Hizbullah akan tetap mempertahankan militernya di Suriah.
CB,
BEIRUT -- Pemimpin Hizbullah Sayyid Hassan Nasrallah pada Rabu (19/9)
mengatakan kelompoknya akan mempertahankan kehadiran militernya di
Suriah sampai pemberitahuan lebih lanjut. Ia memuji kesepakatan
Rusia-Turki atas Idlib sebagai langkah menuju solusi politik yang lebih
luas.
Namun, Sayyid Hassan Nasrallah mengindikasikan jumlah pasukan
Hizbullah akan berkurang karena kondisi di Suriah yang semakin lebih
tenang.
"Kami akan tetap di sana (di Suriah) bahkan setelah
permukiman di Idlib.

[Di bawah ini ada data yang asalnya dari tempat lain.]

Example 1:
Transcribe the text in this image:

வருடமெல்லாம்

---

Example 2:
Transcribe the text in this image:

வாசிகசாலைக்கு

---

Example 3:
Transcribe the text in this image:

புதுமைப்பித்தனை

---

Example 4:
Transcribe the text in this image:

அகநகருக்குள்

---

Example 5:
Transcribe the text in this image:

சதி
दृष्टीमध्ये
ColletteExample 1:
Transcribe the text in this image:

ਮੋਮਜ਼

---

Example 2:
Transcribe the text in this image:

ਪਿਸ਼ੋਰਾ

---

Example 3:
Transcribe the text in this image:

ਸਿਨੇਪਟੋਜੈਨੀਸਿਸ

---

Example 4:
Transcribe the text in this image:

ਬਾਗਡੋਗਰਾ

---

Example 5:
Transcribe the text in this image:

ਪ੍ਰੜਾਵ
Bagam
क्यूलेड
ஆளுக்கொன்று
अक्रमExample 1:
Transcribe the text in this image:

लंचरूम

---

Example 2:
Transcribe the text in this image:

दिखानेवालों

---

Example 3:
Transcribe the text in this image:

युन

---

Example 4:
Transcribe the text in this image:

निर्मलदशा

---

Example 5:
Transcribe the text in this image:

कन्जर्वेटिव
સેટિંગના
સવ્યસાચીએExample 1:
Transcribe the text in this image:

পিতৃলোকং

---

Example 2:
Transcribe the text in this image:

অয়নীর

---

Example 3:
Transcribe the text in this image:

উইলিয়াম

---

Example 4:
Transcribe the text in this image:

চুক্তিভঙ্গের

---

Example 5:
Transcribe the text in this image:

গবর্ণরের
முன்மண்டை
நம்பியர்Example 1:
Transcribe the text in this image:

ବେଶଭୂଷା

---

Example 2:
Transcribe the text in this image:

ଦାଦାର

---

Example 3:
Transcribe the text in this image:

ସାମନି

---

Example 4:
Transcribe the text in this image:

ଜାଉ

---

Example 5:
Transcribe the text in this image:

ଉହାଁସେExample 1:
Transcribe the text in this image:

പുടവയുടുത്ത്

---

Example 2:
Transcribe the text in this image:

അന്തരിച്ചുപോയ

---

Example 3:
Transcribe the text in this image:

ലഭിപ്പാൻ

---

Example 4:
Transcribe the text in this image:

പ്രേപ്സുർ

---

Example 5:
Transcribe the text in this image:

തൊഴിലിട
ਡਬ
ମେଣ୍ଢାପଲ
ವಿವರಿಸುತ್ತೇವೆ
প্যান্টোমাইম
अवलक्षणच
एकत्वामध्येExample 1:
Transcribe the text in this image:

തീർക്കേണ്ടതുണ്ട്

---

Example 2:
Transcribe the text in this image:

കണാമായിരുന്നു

Kehadiran kami di sana terkait dengan kebutuhan
dan persetujuan dari kepemimpinan Suriah," katanya dalam pidato yang
disiarkan televisi kepada ratusan pendukungnya.
Ia
mengatakan, kurangnya ancaman di Suriah secara alami akan mempengaruhi
jumlah pasukan Hizbullah yang berada di wilayah itu. "Suriah sedang
menuju dalam ketenangan yang belum pernah terjadi sebelumnya," katanya.
Hizbullah
telah memberikan dukungan penting kepada militer Suriah dalam perang
yang berlangsung tujuh tahun. Mereka membantu memperoleh kembali
beberapa wilayah Suriah. "Kami akan tinggal di sana sampai pemberitahuan
lebih lanjut," kata Nasrallah.
Nasrallah memuji hasil
diplomasi Iran, Rusia, dan Turki untuk menghindari serangan militer di
Idlib yang dapat menyebabkan bencana kemanusiaan. Pada Senin, Rusia dan
Turki setuju untuk mengesampingkan solusi militer di wilayah Idlib.
Mereka mendukung menegakkan zona demiliterisasi baru pada pertengahan
bulan depan.
"Hasil (dari upaya diplomatik) adalah baik dan
masuk akal tetapi tergantung pada hasil," kata Nasrallah. Ia
menggambarkan perjanjian tersebut sebagai langkah untuk mencapai solusi
politik terhadap konflik.
Rusia, pendukung terbesar dari
Presiden Suriah Bashar al-Assad dalam melawan pemberontak, telah
mempersiapkan serangan di kota Idlib, yang dikendalikan oleh
pemberontak. PBB telah memperingatkan serangan semacam itu akan
menciptakan bencana kemanusiaan di provinsi Idlib, tempat sekitar 3 juta
orang tinggal. Assad telah memulihkan daerah lain yang pernah dikuasai
pemberontak, dengan dukungan militer dari Iran dan Rusia.